Having been a journalist and always wanted to hear two sides of the story, I went to the BBC to ask it to put its case. When I asked what evidence it had that people in my local area wanted to get their news online instead of on screen, I was told it would take some time to gather all that information from various sources. That was from the director who had made the decision to close the service. I was a bit surprised that he did not have the facts at his fingertips and could not immediately tell me the justification and why he felt that it was needed or desired, so I waited for a mass of evidence to arrive from various sources.
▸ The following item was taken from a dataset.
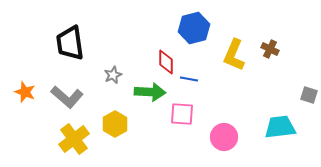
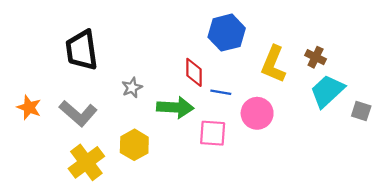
cyan trapezoid: (280, 127) -> (327, 91), moved, turned -36
pink circle: (224, 137) -> (257, 113), moved

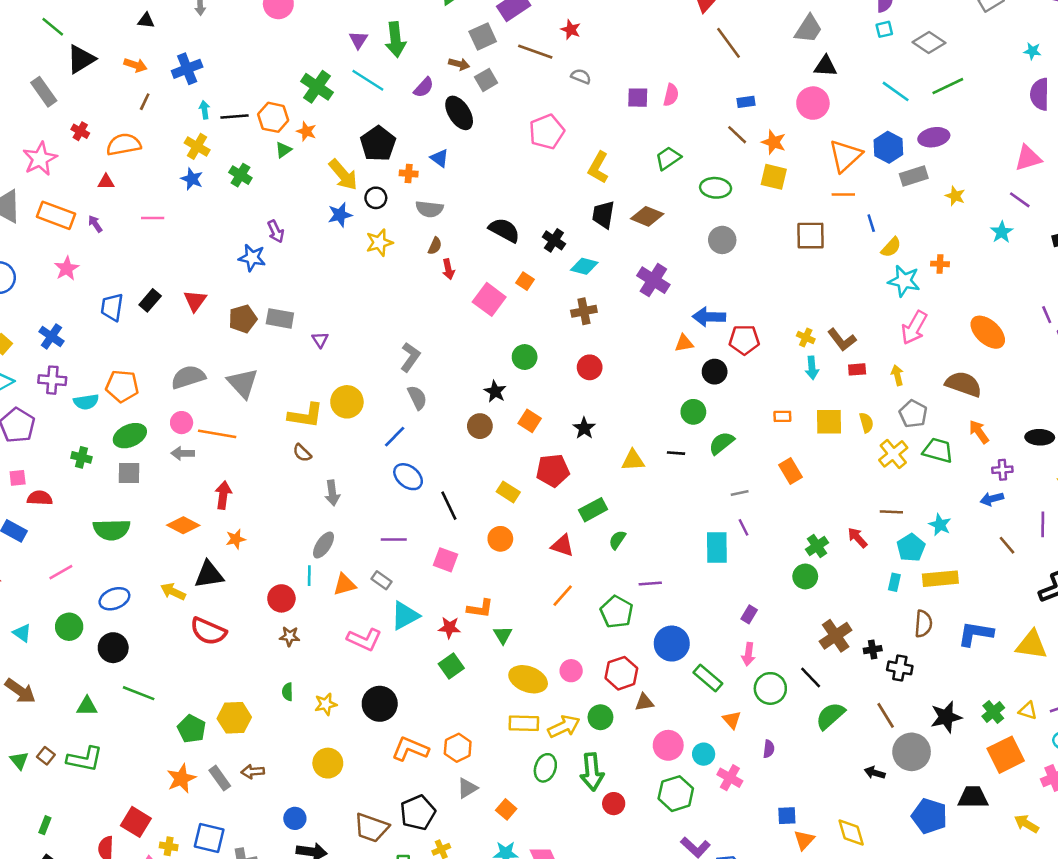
After 10 days, I got one page. It could not be said to provide the compelling facts that I had eagerly awaited. First, it set out some raw numbers. The BBC said that the average number of viewers for “South Today” was considerably lower in 2022 than in 2020. In 2020, however, all regional news programmes experienced a big increase in viewers because of the pandemic—a point proudly emphasised by the BBC in its annual report—so it is somewhat disingenuous to take that specific high point as a comparator to justify cuts now. Indeed, the BBC told me that the decrease in viewing of regional news programmes is happening more slowly than the decrease in viewing of other programmes.
On my one page of evidence, there was a single paragraph that could perhaps be said to touch on digital versus traditional ways to get local news. It said that the BBC’s own qualitative research showed:
“Amongst older respondents (55+) there has been a long-term trend away from traditional platforms (especially print media) and towards online sources, most significantly Facebook.”
The BBC added:
“This is supported by Ofcom data which reveals over 55s are as likely to access news online as through radio or print. This group expects to be able to access tailored local news online.”
Those listening closely will have heard two references to print and one to radio, but the word “television” is not mentioned in the evidence that the BBC provided to support its decision to cut a television news programme. It certainly did not say that older viewers were switching away from TV news, let alone that they wanted to do so and get their local news online instead. In fact, it says that of the weekly visitors to BBC News Online, 37% are aged 55 or older—in marked contrast to the 75% aged over 55 watching “South Today”—so there are serious concerns about older people being able to get easy access to increased online local news. I should also mention that there is a threat to the jobs of those who have dedicated years of their lives to producing high-quality local TV news. They have not been guaranteed new posts, and they should not be forgotten.
The BBC is a British institution. It does a great deal of good for our country, and I am very proud to have worked there. Its role providing news and information is crucial to our democracy, but with its plans to cut dedicated news programmes on television in the Oxford and Cambridge areas, it will reduce access to local news and information for many people. For the reasons I have set out this morning, I believe that contravenes its charter requirements, which is why I say it is not simply a day-to-day operational decision for the BBC, but a matter for this House and the Government. I look forward to the Minister’s response.